◆ WHAT TO DO
**a)** Reproduce the Open Graph post below verbatim from "Monday, 26 April" up to and including "linked to that...)".
**b)** Answer these questions using the Open Graph post below:
(i) At which event were the announcements discussed in the post made?
(ii) Who is named as the author of the privacy piece, and where did it appear?
(iii) Which earlier Facebook product could already do what the deck shows if it was used in full?
**c)** List every subject that the Open Graph post below says the major issues around the announcements center on.

◆ PASSAGE GIVEN
----

Monday, 26 April 2010

The end of web destinations - Facebook Open Graph slideshare deck

It doesn't seem too much of an overstatement to suggest that Facebook's Open Graph protocols have created a new OS for the internet: one that is based more on how people interact with each other than on how they relate to entertainment content. There are obviously huge issues around several of the announcements from f8 last week, centering on three subjects

Privacy (Marshall Kirkpatrick on ReadWriteWeb)
Advertising value (The Ad Contrarian on Facebook's Nielsen partnership)
(and linked to that...)
Whether Facebook can match the attention that they are gathering with a similar level of profit (Henry Blodget in Business Insider)

All three are well worth a read if you are interested in Open Graph. And if you work with brands and the internet, you are interested in Open Graph aren't you? Personally I think that Facebook has created a product with incredible potential, that will increase its revenue (although not yet up to Google level; they need another killer app for that, which i think they'll find next year) and make people's experience on the internet better. Privacy is increasingly something people are willing to trade for better. Ethically I think we're getting a bit hysterical about things, mainly because Facebook have a slightly dubious record in privacy isues, but also because they are starting to close in on Google, who are genuinely ethical in a way that few bigh corporations can be. Let's face it, they are a business who have improved what they do in order to be more profitable.
Anyway, I've been thinking a bit about how Open Graph changes things. To be honest, the stuff in the deck was all possible with Facebook Connect if it was used in full, but very few brands were doing that. I'm not a developer so I don't know how difficult it was to implement, but by all accounts Open Graph is a whole lot easier. I'm going to follow this up once there are more distributed nodes in the graph (ie more people liking more content and more sites implementing personalised social features) and look more at the content side of the protocol.

----

◆ Dataset items
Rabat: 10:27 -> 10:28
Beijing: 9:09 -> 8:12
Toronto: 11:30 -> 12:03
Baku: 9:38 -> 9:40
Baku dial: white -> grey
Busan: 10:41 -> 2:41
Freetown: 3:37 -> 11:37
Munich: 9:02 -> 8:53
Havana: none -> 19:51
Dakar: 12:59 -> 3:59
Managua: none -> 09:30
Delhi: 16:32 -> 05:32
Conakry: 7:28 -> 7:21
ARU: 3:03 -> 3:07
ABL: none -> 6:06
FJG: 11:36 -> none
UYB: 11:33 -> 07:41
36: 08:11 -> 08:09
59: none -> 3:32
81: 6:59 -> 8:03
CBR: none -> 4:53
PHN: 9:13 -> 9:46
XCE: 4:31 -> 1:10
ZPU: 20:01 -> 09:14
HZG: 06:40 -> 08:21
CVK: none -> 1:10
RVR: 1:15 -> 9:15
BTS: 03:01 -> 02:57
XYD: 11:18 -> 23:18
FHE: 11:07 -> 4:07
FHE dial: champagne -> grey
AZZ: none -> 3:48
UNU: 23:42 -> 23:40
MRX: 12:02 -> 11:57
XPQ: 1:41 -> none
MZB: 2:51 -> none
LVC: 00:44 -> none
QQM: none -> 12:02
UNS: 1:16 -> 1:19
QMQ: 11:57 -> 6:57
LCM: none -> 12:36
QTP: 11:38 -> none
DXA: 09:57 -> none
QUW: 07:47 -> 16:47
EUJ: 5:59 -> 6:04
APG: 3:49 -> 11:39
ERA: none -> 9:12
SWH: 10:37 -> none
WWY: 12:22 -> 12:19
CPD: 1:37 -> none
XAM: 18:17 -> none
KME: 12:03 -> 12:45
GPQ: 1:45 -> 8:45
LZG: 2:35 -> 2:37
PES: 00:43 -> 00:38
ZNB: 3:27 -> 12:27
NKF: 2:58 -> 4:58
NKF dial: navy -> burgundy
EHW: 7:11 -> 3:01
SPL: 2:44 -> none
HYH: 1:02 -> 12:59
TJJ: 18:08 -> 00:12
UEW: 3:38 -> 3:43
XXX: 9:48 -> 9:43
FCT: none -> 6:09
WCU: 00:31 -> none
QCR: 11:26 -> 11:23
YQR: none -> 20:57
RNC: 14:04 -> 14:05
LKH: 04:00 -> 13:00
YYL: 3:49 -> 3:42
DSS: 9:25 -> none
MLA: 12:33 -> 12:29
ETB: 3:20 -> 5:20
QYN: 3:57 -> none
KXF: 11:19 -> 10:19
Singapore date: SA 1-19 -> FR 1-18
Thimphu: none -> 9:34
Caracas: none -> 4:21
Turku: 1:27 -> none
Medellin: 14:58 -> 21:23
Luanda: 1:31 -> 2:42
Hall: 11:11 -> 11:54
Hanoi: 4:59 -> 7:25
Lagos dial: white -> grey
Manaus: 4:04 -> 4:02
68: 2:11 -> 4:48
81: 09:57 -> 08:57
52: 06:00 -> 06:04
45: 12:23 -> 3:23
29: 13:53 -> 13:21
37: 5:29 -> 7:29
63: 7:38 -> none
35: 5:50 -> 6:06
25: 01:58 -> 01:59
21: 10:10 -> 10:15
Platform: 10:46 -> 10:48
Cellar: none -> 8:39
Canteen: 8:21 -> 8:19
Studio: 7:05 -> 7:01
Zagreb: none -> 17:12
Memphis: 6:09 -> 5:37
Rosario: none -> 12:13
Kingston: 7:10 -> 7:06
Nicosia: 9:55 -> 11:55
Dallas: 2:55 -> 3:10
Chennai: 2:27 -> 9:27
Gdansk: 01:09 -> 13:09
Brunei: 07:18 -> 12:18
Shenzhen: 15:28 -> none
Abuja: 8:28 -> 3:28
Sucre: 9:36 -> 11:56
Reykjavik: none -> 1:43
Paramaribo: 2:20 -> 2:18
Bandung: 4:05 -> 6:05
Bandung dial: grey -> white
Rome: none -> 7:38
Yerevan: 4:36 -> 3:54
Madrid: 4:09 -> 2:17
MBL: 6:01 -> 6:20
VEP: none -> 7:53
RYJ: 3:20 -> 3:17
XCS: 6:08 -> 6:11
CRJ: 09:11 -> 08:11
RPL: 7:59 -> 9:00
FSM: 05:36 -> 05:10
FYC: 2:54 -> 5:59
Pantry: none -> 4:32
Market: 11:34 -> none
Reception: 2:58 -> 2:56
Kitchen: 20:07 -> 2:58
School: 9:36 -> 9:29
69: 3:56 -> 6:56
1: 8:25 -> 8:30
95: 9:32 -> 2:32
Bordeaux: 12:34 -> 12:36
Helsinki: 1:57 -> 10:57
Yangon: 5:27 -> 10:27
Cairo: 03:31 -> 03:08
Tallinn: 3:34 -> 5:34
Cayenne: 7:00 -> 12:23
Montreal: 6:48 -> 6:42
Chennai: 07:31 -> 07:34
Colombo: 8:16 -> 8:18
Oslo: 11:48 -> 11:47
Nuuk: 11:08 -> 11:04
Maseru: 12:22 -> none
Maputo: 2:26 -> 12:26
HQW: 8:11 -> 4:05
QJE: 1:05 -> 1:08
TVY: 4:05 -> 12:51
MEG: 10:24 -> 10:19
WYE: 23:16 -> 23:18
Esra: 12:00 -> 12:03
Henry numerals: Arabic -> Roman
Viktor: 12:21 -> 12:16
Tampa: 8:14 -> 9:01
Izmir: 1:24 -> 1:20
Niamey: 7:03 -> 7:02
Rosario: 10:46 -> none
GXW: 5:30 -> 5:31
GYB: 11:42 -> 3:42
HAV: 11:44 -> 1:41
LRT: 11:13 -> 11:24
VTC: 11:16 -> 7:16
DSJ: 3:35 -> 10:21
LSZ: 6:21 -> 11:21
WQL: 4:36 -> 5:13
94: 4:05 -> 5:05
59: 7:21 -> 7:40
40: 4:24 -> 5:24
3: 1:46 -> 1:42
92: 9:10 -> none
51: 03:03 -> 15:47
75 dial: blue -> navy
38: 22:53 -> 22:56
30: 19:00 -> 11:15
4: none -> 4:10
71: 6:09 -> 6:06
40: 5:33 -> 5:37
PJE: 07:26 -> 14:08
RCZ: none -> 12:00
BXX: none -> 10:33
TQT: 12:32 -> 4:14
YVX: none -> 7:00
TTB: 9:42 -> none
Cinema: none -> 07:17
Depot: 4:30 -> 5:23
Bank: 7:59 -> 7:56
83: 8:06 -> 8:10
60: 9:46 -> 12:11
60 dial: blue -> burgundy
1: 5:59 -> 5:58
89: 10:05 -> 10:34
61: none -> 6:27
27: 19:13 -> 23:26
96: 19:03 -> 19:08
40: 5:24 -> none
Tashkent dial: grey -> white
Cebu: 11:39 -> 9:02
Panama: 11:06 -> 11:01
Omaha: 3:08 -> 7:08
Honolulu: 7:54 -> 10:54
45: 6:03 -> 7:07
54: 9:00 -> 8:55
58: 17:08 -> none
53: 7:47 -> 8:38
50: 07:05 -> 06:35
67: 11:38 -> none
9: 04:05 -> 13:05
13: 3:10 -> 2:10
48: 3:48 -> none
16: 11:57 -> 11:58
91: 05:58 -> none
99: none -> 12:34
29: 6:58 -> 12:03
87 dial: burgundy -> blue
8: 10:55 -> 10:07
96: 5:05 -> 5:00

----

◆ ANSWERS BY TASK
**a)**
Monday, 26 April 2010

The end of web destinations - Facebook Open Graph slideshare deck

It doesn't seem too much of an overstatement to suggest that Facebook's Open Graph protocols have created a new OS for the internet: one that is based more on how people interact with each other than on how they relate to entertainment content. There are obviously huge issues around several of the announcements from f8 last week, centering on three subjects

Privacy (Marshall Kirkpatrick on ReadWriteWeb)
Advertising value (The Ad Contrarian on Facebook's Nielsen partnership)
(and linked to that...)

**b)**
(i) f8
(ii) Marshall Kirkpatrick, on ReadWriteWeb
(iii) Facebook Connect

**c)**
- Privacy
- Advertising value
- Whether Facebook can match the attention that they are gathering with a similar level of profit